◆ Problem set:
**1)** Rewrite the real estate investing tips article from "Investing in real" up to and including "to get started.", switching "passive income" to "steady income".
**2)** Answer these questions from the real estate investing tips article:
(a) According to the first tip, why should you keep your day job?
(b) On which schedule of your tax returns can you usually write off expenses tied to a rental property?
(c) Which contributor gave the tip about keeping your mortgage lender in the loop?
**3)** List every contributor credited at the end of a numbered tip in the real estate investing tips article.

◆ Supplied passage:

(begin)

7 Real Estate Investing Tips for Aspiring Investors - Blog Image

Investing in real estate can be a great way to build wealth and generate passive income. However, if you’re a budding real estate investor, you might be overwhelmed by the amount of information on how to get started.


While the path to becoming a successful real estate investor does come with its own set of bumps, there are steps you can take to ensure your best chances for success. With that in mind, Redfin reached out to us and other experts from Austin, TX, to Fairfax, VA, for our best real estate investing tips to help guide you on your investment journey.


View the recent Redfin article we were featured in here, 7 Real Estate Investing Tips for Aspiring Investors on Redfin’s page or view continue reading.


1. Don’t quit your day job just yet

Real estate investing is more complex than HGTV makes it look. Surround yourself with seasoned professionals who can help you make the right decisions to protect your investment returns. Keep your day job; it’s easier to get financing while working. Buy smart; you make money when you purchase real estate, not when you sell it. –America’s Mortgage Resource

2. Seek out professional advice to help guide your decisions

Don’t rely on others to tell you what a good investment is. You will need help along the way from lenders, agents, contractors, and many more people, but you are the one who decides what the right or wrong property for you is. Don’t let others who may not know about investing guide you down the wrong path with the wrong real estate investing tips. –Invest Four More

3. Keep your mortgage lender in the loop

Discuss the different down-payment percentages with your mortgage lender and how that impacts your interest rate. Often you can obtain lower rates for putting more money down. Using this real estate investing tip may drastically alter your monthly cash outlay on properties you acquire for investment purposes, making them more feasible. –Barton Creek Lending Group

4. Consider the monthly rent that you can charge

When looking at potential properties to purchase for an investment, the most important factor is to consider the monthly rent that can be charged and start from there. If monthly cash flow is important, you can work with your lender to develop how much you will need to put down to get to your monthly break-even point. Keep in mind that you can also usually write off your expenses associated with the property on Schedule E (Form 1040 or 1040-SR) of your tax returns where rental income is recorded. These expenses can include advertising, auto and travel, cleaning and maintenance, commissions, insurance, mortgage interest, repairs, taxes, utilities, depreciation, and “other” expenses, such as HOA or condo dues. Although you might not have a positive monthly cash flow with just the collected rent, it’s possible that after the expenses are applied come tax time, you could break even or be cash flow positive.* –Intercoastal Mortgage Company

5. Know how to add value to your asset

Learn from others who have in-depth knowledge in the particular area you wish to invest in and avoid paying a hefty fee in the “dump tax,” from which many investors never recover. Remember, success is built brick-by-brick, not in one big leap. –Investment Realty Co.

(end)

◆ Excerpted data:
(begin)

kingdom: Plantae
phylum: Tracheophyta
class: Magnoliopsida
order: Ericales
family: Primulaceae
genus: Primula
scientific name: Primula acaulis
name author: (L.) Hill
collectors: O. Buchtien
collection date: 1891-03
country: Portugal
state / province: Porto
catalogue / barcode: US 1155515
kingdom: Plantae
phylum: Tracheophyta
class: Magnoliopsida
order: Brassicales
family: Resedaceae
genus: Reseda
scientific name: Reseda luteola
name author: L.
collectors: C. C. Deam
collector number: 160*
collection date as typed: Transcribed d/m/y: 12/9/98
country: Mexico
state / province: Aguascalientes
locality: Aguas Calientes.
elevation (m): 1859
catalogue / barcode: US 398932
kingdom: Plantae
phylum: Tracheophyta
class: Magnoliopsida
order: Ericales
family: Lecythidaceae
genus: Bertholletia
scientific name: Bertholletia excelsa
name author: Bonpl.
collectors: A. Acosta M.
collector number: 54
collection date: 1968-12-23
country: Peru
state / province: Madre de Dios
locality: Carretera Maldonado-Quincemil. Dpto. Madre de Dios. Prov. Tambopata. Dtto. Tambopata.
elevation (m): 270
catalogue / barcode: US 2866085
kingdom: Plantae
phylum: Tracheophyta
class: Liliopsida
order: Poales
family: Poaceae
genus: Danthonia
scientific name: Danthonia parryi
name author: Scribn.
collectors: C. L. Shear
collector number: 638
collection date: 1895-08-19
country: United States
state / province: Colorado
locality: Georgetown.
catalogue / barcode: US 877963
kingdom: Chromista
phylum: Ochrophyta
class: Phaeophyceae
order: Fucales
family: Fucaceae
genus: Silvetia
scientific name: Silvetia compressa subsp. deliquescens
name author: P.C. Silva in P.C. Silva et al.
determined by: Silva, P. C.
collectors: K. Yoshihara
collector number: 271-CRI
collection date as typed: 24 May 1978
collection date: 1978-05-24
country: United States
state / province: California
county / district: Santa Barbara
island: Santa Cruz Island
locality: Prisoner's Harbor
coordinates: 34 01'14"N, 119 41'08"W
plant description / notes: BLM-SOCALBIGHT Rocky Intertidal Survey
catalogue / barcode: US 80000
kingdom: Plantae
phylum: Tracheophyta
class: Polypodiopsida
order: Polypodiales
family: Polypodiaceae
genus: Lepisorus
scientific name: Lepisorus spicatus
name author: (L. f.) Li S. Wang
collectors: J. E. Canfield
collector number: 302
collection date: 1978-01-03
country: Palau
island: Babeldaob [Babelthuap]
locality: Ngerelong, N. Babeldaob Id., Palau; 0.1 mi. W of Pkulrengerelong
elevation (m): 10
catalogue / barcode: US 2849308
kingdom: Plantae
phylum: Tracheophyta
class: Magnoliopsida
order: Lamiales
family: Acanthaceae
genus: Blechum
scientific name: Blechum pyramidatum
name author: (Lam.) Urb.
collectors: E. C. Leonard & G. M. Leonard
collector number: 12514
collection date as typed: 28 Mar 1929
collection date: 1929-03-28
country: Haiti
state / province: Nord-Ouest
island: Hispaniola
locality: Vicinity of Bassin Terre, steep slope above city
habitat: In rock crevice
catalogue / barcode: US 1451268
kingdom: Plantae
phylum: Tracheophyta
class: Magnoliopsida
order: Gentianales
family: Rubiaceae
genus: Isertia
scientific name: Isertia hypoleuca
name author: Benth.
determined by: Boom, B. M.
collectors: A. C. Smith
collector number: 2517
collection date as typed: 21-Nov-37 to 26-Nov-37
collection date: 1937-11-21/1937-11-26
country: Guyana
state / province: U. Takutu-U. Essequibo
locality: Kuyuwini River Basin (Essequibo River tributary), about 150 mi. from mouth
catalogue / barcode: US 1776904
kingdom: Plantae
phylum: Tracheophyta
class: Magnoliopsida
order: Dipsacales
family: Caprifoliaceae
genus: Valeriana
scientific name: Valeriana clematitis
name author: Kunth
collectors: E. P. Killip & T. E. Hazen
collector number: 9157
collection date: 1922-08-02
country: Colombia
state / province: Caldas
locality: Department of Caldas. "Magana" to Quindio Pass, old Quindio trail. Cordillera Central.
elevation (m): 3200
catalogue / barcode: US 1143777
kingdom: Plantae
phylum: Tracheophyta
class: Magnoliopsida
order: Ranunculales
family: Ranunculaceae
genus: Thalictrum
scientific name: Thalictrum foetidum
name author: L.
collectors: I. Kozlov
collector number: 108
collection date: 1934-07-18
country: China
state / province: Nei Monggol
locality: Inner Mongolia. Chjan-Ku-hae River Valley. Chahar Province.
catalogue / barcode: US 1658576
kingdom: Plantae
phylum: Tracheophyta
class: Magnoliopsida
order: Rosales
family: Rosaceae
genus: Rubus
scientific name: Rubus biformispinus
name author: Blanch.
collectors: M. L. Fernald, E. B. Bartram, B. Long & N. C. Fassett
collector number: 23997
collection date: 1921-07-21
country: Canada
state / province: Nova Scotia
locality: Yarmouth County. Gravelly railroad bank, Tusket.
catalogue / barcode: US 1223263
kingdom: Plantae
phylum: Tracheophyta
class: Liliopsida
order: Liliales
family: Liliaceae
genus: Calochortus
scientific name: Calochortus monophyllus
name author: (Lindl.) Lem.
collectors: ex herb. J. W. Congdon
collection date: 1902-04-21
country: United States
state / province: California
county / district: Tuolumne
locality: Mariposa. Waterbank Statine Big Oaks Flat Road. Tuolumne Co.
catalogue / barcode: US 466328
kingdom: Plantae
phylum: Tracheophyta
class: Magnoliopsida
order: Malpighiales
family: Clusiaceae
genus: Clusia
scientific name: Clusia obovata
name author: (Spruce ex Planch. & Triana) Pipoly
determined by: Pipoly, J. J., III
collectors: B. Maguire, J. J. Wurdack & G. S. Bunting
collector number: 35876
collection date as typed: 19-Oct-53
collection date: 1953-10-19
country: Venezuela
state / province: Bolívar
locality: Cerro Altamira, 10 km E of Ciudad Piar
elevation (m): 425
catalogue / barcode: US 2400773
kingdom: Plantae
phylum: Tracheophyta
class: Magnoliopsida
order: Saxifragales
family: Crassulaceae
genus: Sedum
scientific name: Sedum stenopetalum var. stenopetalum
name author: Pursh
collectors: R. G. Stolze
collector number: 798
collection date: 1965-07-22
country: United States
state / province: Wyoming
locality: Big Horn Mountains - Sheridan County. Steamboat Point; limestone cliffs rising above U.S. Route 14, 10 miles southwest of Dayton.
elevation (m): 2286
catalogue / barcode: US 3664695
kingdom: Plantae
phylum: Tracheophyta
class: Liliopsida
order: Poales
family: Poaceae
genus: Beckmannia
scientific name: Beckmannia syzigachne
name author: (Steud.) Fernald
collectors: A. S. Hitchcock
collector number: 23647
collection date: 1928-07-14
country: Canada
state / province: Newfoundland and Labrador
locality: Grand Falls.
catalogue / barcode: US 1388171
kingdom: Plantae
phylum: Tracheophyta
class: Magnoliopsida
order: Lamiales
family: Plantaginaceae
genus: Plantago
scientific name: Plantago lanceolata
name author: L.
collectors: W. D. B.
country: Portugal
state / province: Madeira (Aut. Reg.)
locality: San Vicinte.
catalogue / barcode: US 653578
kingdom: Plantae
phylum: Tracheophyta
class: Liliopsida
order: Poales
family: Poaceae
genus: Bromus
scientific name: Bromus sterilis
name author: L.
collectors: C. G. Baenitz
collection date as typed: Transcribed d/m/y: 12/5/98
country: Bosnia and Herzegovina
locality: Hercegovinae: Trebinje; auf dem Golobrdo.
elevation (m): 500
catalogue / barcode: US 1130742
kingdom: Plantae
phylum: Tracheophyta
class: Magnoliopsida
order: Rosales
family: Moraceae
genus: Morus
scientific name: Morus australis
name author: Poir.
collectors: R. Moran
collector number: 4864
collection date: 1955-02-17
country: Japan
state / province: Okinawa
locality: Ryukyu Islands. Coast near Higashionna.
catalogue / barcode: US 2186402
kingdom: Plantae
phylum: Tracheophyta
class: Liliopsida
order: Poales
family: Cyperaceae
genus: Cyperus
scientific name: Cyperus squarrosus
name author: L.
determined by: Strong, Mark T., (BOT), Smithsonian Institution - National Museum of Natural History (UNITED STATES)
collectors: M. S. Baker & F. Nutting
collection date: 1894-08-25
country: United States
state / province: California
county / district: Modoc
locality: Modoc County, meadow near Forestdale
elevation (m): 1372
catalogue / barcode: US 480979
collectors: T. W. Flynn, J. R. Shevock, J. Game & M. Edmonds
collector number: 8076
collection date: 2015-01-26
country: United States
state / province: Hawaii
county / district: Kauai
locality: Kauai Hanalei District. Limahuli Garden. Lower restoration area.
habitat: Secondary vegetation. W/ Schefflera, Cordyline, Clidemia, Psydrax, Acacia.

(end)

◆ Responses to the exercise:
**1)**
Investing in real estate can be a great way to build wealth and generate steady income. However, if you’re a budding real estate investor, you might be overwhelmed by the amount of information on how to get started.

**2)**
(a) It's easier to get financing while working.
(b) Schedule E (Form 1040 or 1040-SR).
(c) Barton Creek Lending Group.

**3)**
America's Mortgage Resource
Invest Four More
Barton Creek Lending Group
Intercoastal Mortgage Company
Investment Realty Co.